『マルモイ』の話
でも、もしあのまま日本の占領が続いていてドクジンが大きくなって、賢いがために一定の役職を得るようなことがあったとしたら、「身の処し方としての『愛国者』しぐさ」がいつか心身に侵食してしまうこともあったのかな。それこそ会長の父のように。
ドクジンが、学校で日本人の大人に言われているであろう「バカ野郎」を妹に使っているのもつらい。無意識のすりこみかもしれないし、「こうやって日本人に脅されるのだぞ」と伝えるために意識して使っていたのかもしれない。

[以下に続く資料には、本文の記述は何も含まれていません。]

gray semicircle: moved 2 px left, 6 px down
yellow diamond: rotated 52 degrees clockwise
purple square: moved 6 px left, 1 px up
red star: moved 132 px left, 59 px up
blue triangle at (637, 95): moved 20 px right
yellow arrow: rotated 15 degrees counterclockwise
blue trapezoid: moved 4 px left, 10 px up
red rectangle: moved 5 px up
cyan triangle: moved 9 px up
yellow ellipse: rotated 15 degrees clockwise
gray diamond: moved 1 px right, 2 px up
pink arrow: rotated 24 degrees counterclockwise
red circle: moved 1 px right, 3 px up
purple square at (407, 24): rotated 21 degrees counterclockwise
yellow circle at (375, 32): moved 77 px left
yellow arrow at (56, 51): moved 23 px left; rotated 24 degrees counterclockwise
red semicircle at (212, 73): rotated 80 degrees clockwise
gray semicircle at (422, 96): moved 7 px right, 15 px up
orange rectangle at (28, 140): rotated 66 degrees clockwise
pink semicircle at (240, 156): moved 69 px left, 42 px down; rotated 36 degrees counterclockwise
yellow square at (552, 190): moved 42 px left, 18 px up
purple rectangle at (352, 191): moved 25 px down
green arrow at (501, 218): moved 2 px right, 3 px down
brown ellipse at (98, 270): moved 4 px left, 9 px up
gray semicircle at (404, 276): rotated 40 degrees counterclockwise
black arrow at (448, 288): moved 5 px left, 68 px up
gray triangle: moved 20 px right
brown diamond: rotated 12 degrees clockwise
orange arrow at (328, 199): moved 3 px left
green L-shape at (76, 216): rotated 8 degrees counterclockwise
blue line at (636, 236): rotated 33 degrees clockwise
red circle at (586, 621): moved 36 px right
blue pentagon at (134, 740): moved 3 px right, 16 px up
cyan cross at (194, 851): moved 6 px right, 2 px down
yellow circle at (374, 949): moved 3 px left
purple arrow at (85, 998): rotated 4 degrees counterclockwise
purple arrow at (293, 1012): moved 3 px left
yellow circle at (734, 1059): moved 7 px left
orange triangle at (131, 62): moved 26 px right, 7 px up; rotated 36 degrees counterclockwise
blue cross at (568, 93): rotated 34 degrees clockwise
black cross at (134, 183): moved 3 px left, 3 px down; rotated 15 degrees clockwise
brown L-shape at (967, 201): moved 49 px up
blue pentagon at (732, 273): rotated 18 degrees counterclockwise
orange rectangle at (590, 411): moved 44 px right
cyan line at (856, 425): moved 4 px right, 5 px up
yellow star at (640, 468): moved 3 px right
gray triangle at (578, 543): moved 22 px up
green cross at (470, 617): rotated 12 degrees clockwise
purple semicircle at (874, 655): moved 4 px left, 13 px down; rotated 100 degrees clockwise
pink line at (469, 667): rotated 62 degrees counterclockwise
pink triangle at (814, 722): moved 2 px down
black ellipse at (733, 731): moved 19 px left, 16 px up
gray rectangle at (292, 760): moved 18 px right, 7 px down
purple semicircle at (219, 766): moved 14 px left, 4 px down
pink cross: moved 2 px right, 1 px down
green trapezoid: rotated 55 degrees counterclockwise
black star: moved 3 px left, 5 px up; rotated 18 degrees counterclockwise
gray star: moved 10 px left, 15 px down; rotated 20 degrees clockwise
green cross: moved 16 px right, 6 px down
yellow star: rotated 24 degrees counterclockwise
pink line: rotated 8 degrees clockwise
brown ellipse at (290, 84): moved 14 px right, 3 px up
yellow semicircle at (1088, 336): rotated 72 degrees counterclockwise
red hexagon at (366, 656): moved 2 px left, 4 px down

どっちにしてもつらい。
とかいろいろ考えて、私はドクジンにいつも感情移入してしまう。
単純に、あの1943年から妹を守ってきた苦労を考えるだけでもつらいし。
ユ・へジン演じるキム・パンスの愛嬌には作中の人物だけでなく見ているこちらも好ましく思うし、それあってこそのこの映画だけど、ドクジンは父の分まで深刻に悩むパートを背負わされているようにも見えて。
ラストシーンで出てくるスンヒが、小さい頃と同じくほがらかで暗さを感じさせないのがいい。パンスの明るさをしのばせるし、ドクジンがんばったねと思わせるし……。